NixCon - Linus's blog

I went to NixCon last week. A number of things were discussed, but a talk by Théophane Hufschmitt in particular was relevant to my project, as he related the results of a research internship where he designed and implemented a type system for the Nix language. This post is a bit of a brain-dump on the thoughts this gave me as far as my project is concerned.

The constraints on the type system he designed were quite different from the relatively free-form nature of my project: in particular, the type system he designed needed to be able to accept expressions that can not necessarily be typed accurately, but behave well for the purpose of evaluation. Gradual typing, which he used to deal with this issue, is an interesting concept but may not be so relevant to my project, as it is more of a compromise made in order to accommodate existing code while retrofitting a type system to an established language (like in Hufschmitt’s project, or TypeScript) than a useful concept to incorporate into a (mostly) fresh language design. Gradual typing becoming necessary in my project would suggest that I’ve failed to design a sufficiently versatile type system!

Another interesting element of Hufschmitt’s type system, however, is the use of set-theoretic types. A system with algebraic data types permits forming new types from existing ones through the use of products and sums. Hufschmitt pointed me to “Semantic subtyping: dealing set-theoretically with function, union, intersection and negation types” by Frisch, Castagna and Benzaken as an introduction to the subject. A cursory reading of the introduction suggests that I’ll need to take a little more time to digest it. I also don’t quite understand if the same benefits wouldn’t be covered by a dependent type system.

The gradual typing part also put a crazy idea into my head where rather than simply inferring the type of a binding, the actual type definitions could be inferred that is, refining existing code with more detailed typing. Mad raving about this idea follows.

What comes to mind in particular is the use of status codes in C. Many procedures which may fail return an integer status code, or store such a status code in a particular location, and the meaning of that status code will vary significantly, particular between code from different vendors/libraries, and by the set of status codes that a particular procedure may return. A tool like corrode, which transpiles C into Rust, could be combined with such a “type definition inference” system to increase the expressiveness of the resulting code.

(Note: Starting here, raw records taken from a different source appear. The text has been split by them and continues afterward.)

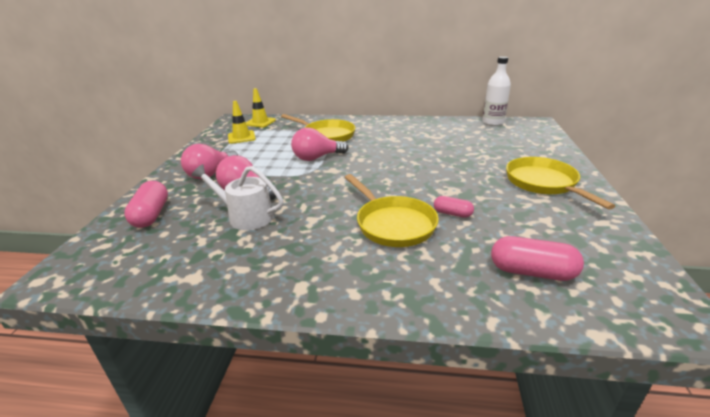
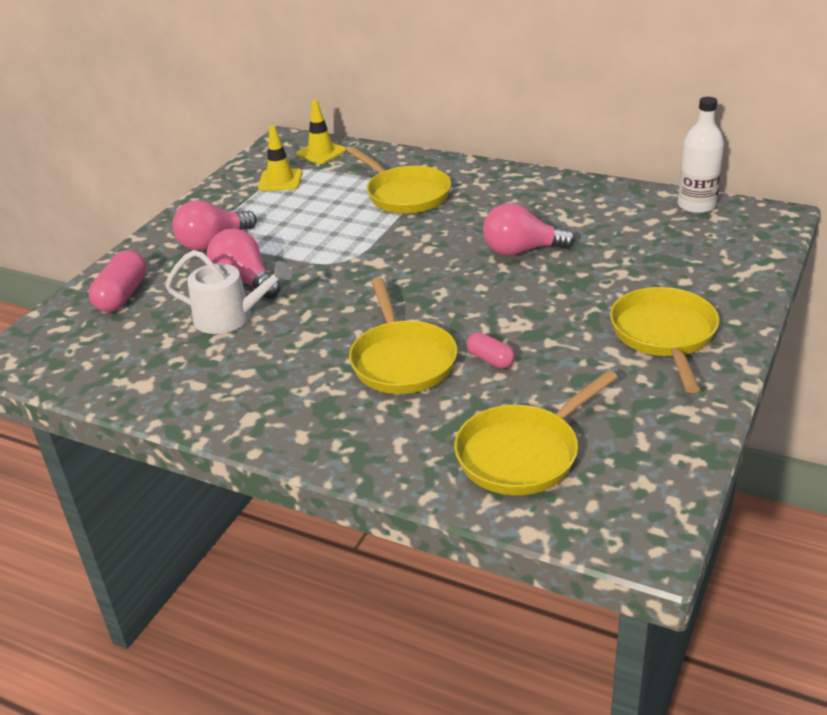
camera: 20 degrees right, 5 degrees up
white watering can [191,164,283,230] -> white watering can turned 150 degrees clockwise [165,250,292,334]
pink light bulb [291,128,348,161] -> pink light bulb moved to [483,203,576,256]
pink capsule [491,236,584,281] -> yellow pan [454,370,618,495]

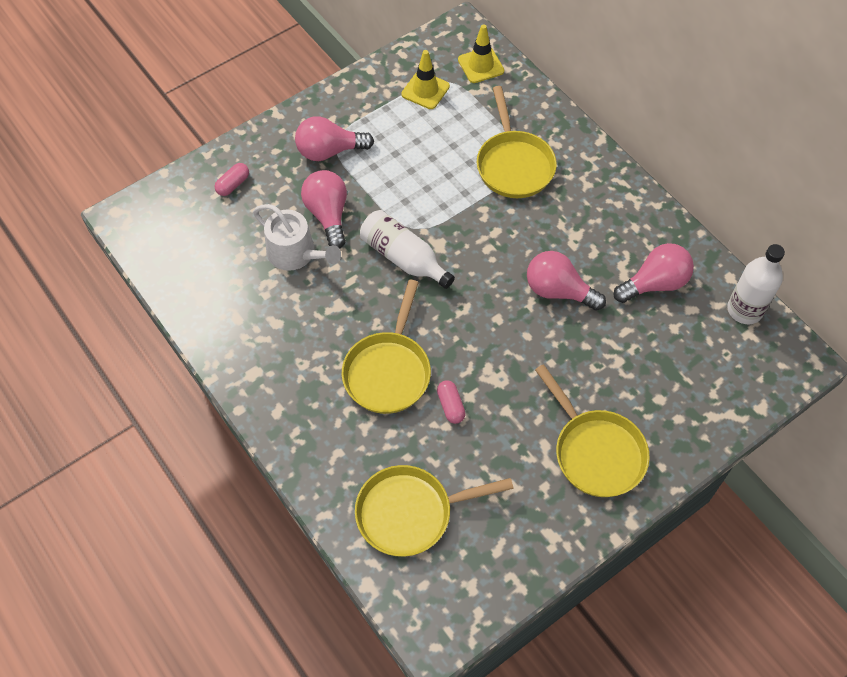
camera: 25 degrees right, 25 degrees up
pink capsule [89,250,146,312] -> pink capsule [215,163,249,196], size x0.59
yellow pan [610,287,719,393] -> yellow pan turned 120 degrees clockwise [535,364,650,497]
none -> white bottle [360,210,455,289]
none -> pink light bulb [614,243,694,303]

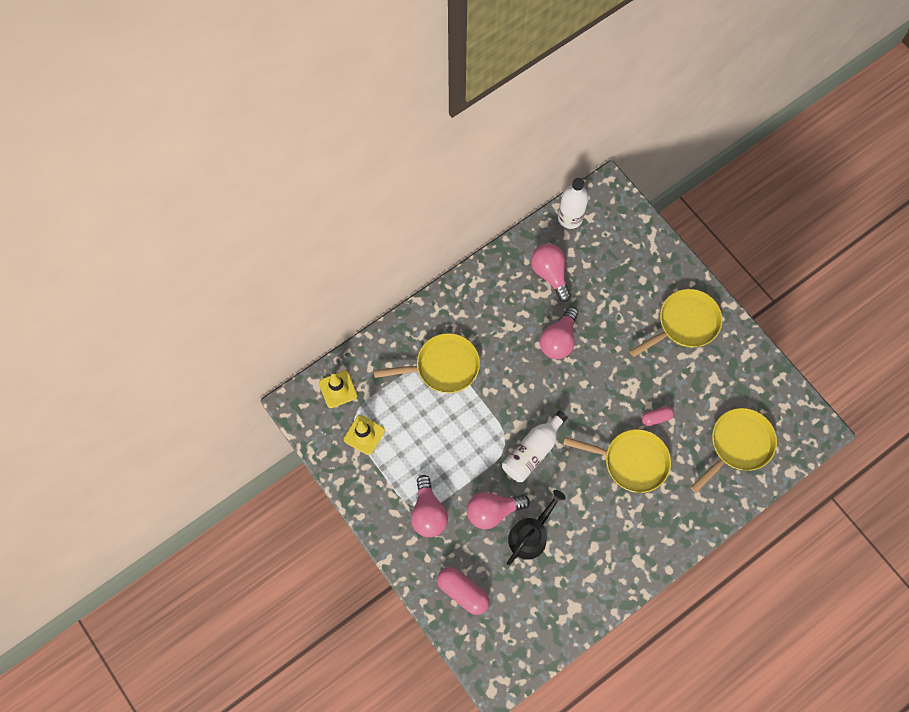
camera: 90 degrees left, 10 degrees up
pink capsule [215,163,249,196] -> pink capsule [437,567,489,615], size x1.70
white watering can [253,204,341,271] -> black watering can [507,490,566,565]
yellow pan [355,465,514,557] -> yellow pan turned 120 degrees counterclockwise [690,408,777,493]

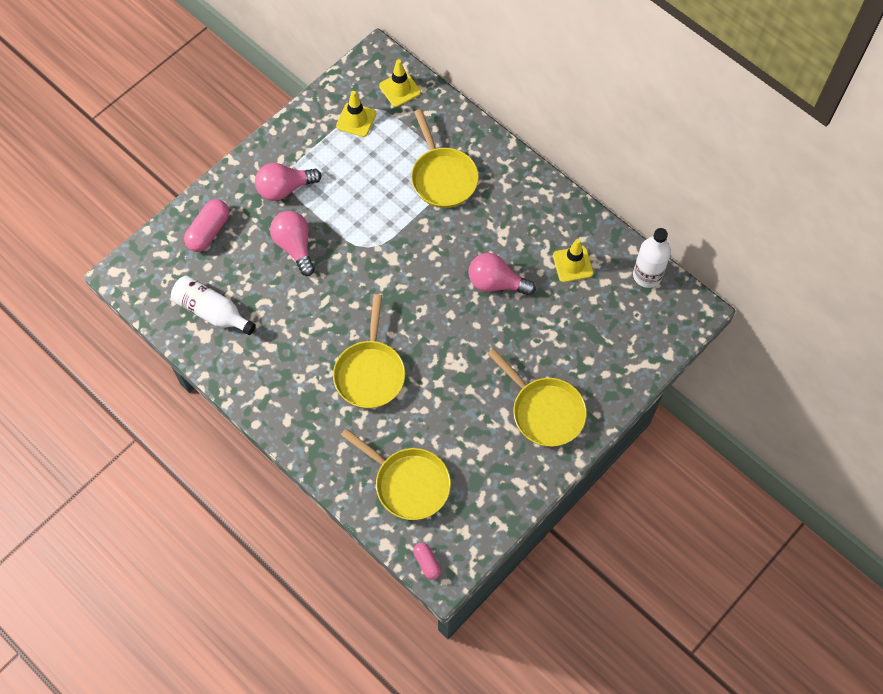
camera: 80 degrees right, 5 degrees down
white bottle [502,411,568,482] -> white bottle moved to [171,275,256,335]
black watering can [507,490,566,565] -> none
pink light bulb [531,244,571,302] -> yellow traffic cone [553,239,593,282]
pink capsule [642,406,674,426] -> pink capsule moved to [413,542,441,580]

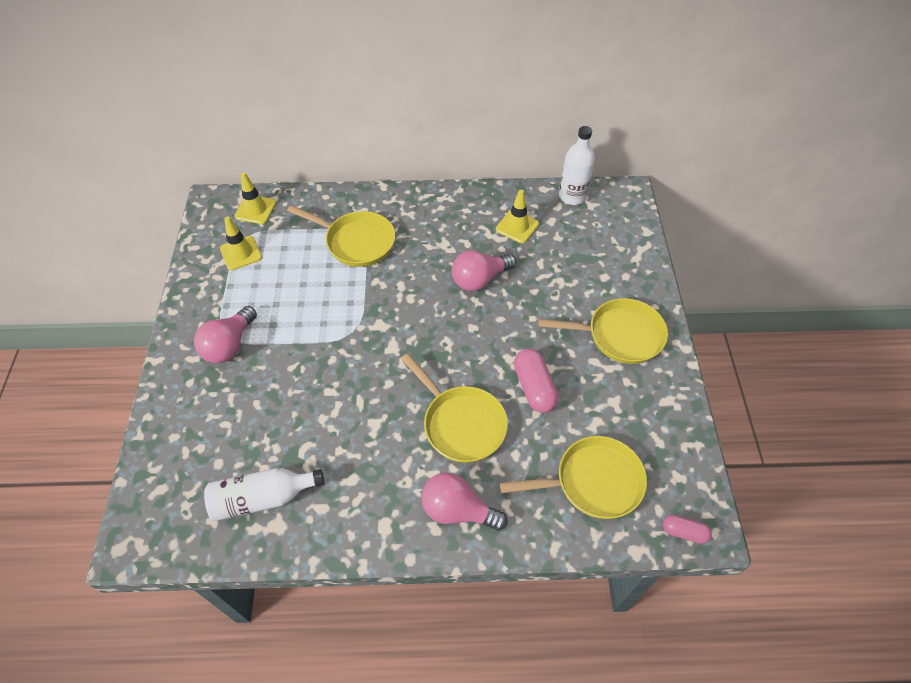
camera: 45 degrees left, 10 degrees down
pink capsule [184,199,229,252] -> pink capsule moved to [514,348,559,413]
pink light bulb [270,211,315,276] -> pink light bulb moved to [422,472,508,531]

For instance, the stat() procedure will return -1 and set errno, an integer, in accordance with why the call failed. However, it is specified that errno may have one of a fixed set of values after a failed call to stat: EACCES, EBADF, EFAULT, ELOOP, ENAMETOOLONG, ENOENT, ENOMEM, ENOTDIR, EOVERFLOW. This is a far smaller range of values than the entire range of possible integers, and would be helpful to encode in the type of a translated implementation of stat, so that more reasoning can be done about callers of stat; for instance, comparing errno to EISDIR while handling the failure case of a stat could be marked as dead code. This sort of thing is of course already possible with various static analysis frameworks, but encoding information like this into the type system makes it easier to integrate with development tools.

I’m not sure if that’s a task I trust myself to implement (or which would even be particularly relevant) for GHOTL, but I’ll make sure to look into whether any literature on this concept exists! Maybe Bob can help me with that?